TTT sessions - November 26–28 continuous live stream https://live.ttt-conference.org

Interdisciplinary Conference

TABOO - TRANSGRESSION - TRANSCENDENCE

in Art & Science

26-28 November 2020, University of Applied Arts Vienna/Online

50. The transgression of boundaries through transdisciplinary research relevant to the climate crisis
Session: Session "ORF1ab / Tonic"
Speakers: Kat Austen

At a time when we are facing a variety of complex global challenges, it has been argued that in order to tackle these vast “wicked problems”, we need new narratives to facilitate a new form of collective action. We are at a pivotal moment where collectivity and the means by which it is fostered are in flux. We are navigating dynamics between factors that affect how we relate to others - such as the facilitation of relationships between people and objects by digital tools with questionable privacy, and the increased awareness of the importance of non-humans and more-than-humans, along with changes to what we understand by the concept of nature. 

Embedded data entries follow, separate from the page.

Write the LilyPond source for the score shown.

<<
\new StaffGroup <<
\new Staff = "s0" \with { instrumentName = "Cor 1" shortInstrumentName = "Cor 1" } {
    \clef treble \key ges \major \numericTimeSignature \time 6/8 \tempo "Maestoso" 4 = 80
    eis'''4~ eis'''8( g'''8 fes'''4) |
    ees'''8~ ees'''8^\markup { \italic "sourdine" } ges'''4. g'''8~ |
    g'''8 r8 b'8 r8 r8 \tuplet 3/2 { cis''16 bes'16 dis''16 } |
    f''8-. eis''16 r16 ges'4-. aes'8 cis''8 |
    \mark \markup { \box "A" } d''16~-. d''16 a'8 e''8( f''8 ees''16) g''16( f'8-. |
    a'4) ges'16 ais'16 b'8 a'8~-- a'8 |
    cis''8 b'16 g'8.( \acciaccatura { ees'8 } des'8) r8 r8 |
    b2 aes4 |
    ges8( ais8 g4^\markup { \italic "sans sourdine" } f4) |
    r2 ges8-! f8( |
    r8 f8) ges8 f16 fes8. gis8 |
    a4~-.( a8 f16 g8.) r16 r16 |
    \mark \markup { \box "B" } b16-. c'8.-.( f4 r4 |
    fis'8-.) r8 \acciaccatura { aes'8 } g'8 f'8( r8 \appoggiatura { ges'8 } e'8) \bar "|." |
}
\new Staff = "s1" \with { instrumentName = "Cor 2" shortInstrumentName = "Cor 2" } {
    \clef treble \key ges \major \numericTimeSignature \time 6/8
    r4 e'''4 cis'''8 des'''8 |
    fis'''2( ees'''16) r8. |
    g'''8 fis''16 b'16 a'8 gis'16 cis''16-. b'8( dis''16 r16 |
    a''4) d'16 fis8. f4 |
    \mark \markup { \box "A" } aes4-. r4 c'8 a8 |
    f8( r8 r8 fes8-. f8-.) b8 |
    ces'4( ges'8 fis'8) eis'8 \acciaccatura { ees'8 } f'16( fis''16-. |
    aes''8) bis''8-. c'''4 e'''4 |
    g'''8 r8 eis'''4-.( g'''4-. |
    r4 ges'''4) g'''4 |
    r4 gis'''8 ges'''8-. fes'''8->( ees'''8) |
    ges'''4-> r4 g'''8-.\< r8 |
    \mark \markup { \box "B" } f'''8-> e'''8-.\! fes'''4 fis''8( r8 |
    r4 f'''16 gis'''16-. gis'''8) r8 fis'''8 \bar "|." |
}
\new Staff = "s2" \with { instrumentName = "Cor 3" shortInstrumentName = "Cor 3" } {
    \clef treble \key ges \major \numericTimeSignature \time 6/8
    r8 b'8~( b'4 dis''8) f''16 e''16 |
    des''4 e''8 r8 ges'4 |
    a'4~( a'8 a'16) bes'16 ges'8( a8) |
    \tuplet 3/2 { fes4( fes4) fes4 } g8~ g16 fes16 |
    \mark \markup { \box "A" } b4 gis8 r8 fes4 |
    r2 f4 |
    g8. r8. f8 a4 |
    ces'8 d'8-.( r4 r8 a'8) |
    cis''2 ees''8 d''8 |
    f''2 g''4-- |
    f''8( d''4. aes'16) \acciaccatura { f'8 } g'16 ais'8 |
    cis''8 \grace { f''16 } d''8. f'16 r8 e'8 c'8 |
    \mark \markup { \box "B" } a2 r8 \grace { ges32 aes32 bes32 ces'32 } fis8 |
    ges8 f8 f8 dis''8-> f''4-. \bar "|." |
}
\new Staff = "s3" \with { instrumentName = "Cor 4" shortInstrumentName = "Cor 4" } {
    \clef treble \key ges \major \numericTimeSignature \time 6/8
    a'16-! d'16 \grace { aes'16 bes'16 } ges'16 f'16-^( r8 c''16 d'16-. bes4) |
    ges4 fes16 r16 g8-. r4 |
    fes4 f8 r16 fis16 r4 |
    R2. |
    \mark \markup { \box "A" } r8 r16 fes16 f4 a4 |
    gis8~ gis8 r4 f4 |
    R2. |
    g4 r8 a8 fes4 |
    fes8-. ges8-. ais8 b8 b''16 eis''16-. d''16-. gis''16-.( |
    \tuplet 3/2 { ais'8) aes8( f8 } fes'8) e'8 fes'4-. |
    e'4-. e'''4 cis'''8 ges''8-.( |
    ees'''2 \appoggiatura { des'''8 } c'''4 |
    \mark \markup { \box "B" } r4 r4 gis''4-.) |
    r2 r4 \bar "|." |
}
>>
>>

Within this context, this paper elaborates on strategies developed through my artistic practice, which focuses on political and ecological topics, to explore the importance of boundaries in the context of response to the climate crisis. 

Boundaries are important in how we relate to each other: how we define the self and how we define other(s), and how we then interact cooperatively. In the case of my work, other(s) is(are) considered from the human, non-human and more-than-human spheres: people, creatures, ecosystems, artificial agents.

This paper reports on my explorations into boundaries from three perspectives: how empathy is a vehicle by which we can traverse boundaries between the self and other, for which I draw on my works The Matter of the Soul and Coral Empathy Device; how traversal across social, personal and physical boundaries changes identity, for which I draw on Flow Over Water Borders; and how incorporation of plastics into ecosystems challenges how we perceive the boundary between nature and artifice, for which I draw on Stranger to the Trees. Further, I touch on the commodification of and distortion of the development of our relationships - with both the human and non-human, by increased reliance on digital tools for connectivity. Finally, I propose that new understandings of boundaries can give us tools that allow us to navigate the permeability and position of our own boundaries, enabling us to consciously connect: to engage with other(s) while also maintaining our sense of self, and the importance of this to collective action against the climate crisis.